====== DOCUMENT SOURCE

L’extraction de données : une opportunité freinée par des règles strictes
Le Text and Data Mining, ou TDM, consiste à analyser automatiquement de grandes quantités de textes ou de données pour identifier des tendances, des modèles ou des informations utiles. Cette méthode est indispensable pour développer et entraîner des IA.
En Europe, la directive sur le droit d’auteur de 2019 (appelée aussi directive 2019/790) a créé deux exceptions pour permettre certaines activités de TDM :
- Pour la recherche scientifique : les universités et instituts de recherche peuvent utiliser légalement des contenus protégés pour des projets d’analyse, à condition d’avoir un accès autorisé aux données.
- Pour un usage commercial limité : les entreprises peuvent également utiliser cette méthode, sauf si les détenteurs des droits (comme les créateurs ou éditeurs) l’interdisent explicitement.
Cette dernière exception, facultative, dépend des décisions de chaque pays de l’Union européenne, ce qui crée des règles différentes selon l’endroit où l’on se trouve. Par exemple, en France, certaines démarches administratives peuvent être nécessaires, alors qu’en Allemagne, les règles sont plus souples. Résultat : les entreprises européennes, surtout les petites et moyennes entreprises (PME), doivent naviguer dans un cadre juridique complexe et coûteux.
Pendant ce temps, d’autres pays, comme les États-Unis, utilisent des lois plus flexibles, comme le fair use, qui permet de réutiliser des données sans autorisation préalable dans certaines situations. En Chine, l’État favorise un accès illimité aux données pour stimuler l’innovation.
L’IA Act et le droit d’exclusion dit “Opt-out » : un nouvel obstacle à l’innovation IA ?
L’IA Act, adopté en 2024, vise à réguler l’utilisation des intelligences artificielles en Europe pour garantir leur transparence et leur éthique. Parmi ses nouvelles règles, un point clé affecte directement le TDM : le droit d’exclusion, appelé opt-out.
Les créateurs (comme les écrivains, photographes ou musiciens) peuvent interdire l’utilisation de leurs œuvres pour entraîner des IA. Par exemple, un auteur peut signaler que son livre ne peut pas être analysé par des algorithmes.
Ce mécanisme pose plusieurs problématiques potentielles pour l’innovation :
- Moins de données disponibles : si de nombreux créateurs optent pour l’exclusion, cela réduit considérablement le volume de données exploitables pour développer des IA en Europe.
- Des démarches complexes pour les entreprises : les développeurs doivent vérifier quels contenus peuvent être utilisés, ce qui demande du temps et de l’argent.
- Un avantage pour les grandes entreprises : les géants de la technologie, qui disposent de ressources considérables, peuvent surmonter ces obstacles, mais les petites entreprises ont plus de mal à suivre.
Ces restrictions, bien qu’introduites pour protéger les droits d’auteur, risquent de ralentir l’innovation dans l’Union européenne, alors même que la concurrence mondiale s’intensifie en matière d’IA.

============
====== ENREGISTREMENTS FOURNIS

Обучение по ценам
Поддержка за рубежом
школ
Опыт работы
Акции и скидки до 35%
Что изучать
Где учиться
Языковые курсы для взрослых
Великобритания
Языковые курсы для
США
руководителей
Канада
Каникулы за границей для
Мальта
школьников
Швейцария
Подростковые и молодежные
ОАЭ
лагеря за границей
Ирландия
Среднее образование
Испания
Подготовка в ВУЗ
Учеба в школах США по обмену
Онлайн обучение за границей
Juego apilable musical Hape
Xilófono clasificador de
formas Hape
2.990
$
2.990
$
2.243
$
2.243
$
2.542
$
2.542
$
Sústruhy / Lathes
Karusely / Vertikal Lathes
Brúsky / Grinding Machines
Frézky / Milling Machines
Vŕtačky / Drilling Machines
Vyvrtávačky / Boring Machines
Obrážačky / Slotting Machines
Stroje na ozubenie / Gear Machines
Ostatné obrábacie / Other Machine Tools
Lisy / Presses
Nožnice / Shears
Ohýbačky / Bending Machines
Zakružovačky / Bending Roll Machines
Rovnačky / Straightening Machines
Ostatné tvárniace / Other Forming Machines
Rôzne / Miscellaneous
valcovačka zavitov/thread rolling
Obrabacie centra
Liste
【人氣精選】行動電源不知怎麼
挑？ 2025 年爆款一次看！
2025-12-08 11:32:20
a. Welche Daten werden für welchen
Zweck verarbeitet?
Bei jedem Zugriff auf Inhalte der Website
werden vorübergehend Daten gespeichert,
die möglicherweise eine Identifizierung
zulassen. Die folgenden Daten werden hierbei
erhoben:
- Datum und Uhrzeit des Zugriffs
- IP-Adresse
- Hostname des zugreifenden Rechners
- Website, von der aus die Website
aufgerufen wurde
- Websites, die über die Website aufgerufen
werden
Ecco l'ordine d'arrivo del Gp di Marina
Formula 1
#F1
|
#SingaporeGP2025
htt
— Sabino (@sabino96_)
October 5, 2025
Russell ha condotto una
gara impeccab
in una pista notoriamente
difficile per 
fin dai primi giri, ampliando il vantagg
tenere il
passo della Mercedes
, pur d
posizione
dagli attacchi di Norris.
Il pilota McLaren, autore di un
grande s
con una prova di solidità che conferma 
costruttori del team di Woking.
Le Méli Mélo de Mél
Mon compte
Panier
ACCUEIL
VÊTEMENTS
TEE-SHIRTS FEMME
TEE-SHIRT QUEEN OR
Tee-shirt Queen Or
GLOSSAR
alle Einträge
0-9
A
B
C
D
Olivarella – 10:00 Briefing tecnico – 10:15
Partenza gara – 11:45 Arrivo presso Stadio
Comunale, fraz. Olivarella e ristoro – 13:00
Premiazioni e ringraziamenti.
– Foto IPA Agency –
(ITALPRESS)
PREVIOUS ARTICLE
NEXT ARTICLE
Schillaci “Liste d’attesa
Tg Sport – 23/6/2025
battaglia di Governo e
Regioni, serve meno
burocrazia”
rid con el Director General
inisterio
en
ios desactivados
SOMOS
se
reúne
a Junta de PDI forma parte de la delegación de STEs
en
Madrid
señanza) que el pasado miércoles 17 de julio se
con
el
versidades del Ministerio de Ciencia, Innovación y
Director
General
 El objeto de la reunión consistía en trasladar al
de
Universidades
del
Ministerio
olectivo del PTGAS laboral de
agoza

============

• [LISTE DES TÂCHES]:
1. Indiquez si chaque affirmation concorde avec le document source en répondant par oui ou par non et en citant à l'identique les mots décisifs : (a) la directive 2019/790 a créé deux exceptions pour le TDM ; (b) l'exception pour usage commercial limité s'impose de la même façon dans tous les pays de l'Union européenne ; (c) l'IA Act a été adopté en 2019.
2. Reproduisez telles quelles les lignes des enregistrements fournis, en partant de la première et en poursuivant jusqu'à la ligne contenant « 2025-12-08 11:32:20 », celle-ci comprise.

• [RÉPONSES AUX ACTIVITÉS]:
1.
(a) Oui : « a créé deux exceptions pour permettre certaines activités de TDM ».
(b) Non : « Cette dernière exception, facultative, dépend des décisions de chaque pays de l’Union européenne ».
(c) Non : « L’IA Act, adopté en 2024 ».

2.
Обучение по ценам
Поддержка за рубежом
школ
Опыт работы
Акции и скидки до 35%
Что изучать
Где учиться
Языковые курсы для взрослых
Великобритания
Языковые курсы для
США
руководителей
Канада
Каникулы за границей для
Мальта
школьников
Швейцария
Подростковые и молодежные
ОАЭ
лагеря за границей
Ирландия
Среднее образование
Испания
Подготовка в ВУЗ
Учеба в школах США по обмену
Онлайн обучение за границей
Juego apilable musical Hape
Xilófono clasificador de
formas Hape
2.990
$
2.990
$
2.243
$
2.243
$
2.542
$
2.542
$
Sústruhy / Lathes
Karusely / Vertikal Lathes
Brúsky / Grinding Machines
Frézky / Milling Machines
Vŕtačky / Drilling Machines
Vyvrtávačky / Boring Machines
Obrážačky / Slotting Machines
Stroje na ozubenie / Gear Machines
Ostatné obrábacie / Other Machine Tools
Lisy / Presses
Nožnice / Shears
Ohýbačky / Bending Machines
Zakružovačky / Bending Roll Machines
Rovnačky / Straightening Machines
Ostatné tvárniace / Other Forming Machines
Rôzne / Miscellaneous
valcovačka zavitov/thread rolling
Obrabacie centra
Liste
【人氣精選】行動電源不知怎麼
挑？ 2025 年爆款一次看！
2025-12-08 11:32:20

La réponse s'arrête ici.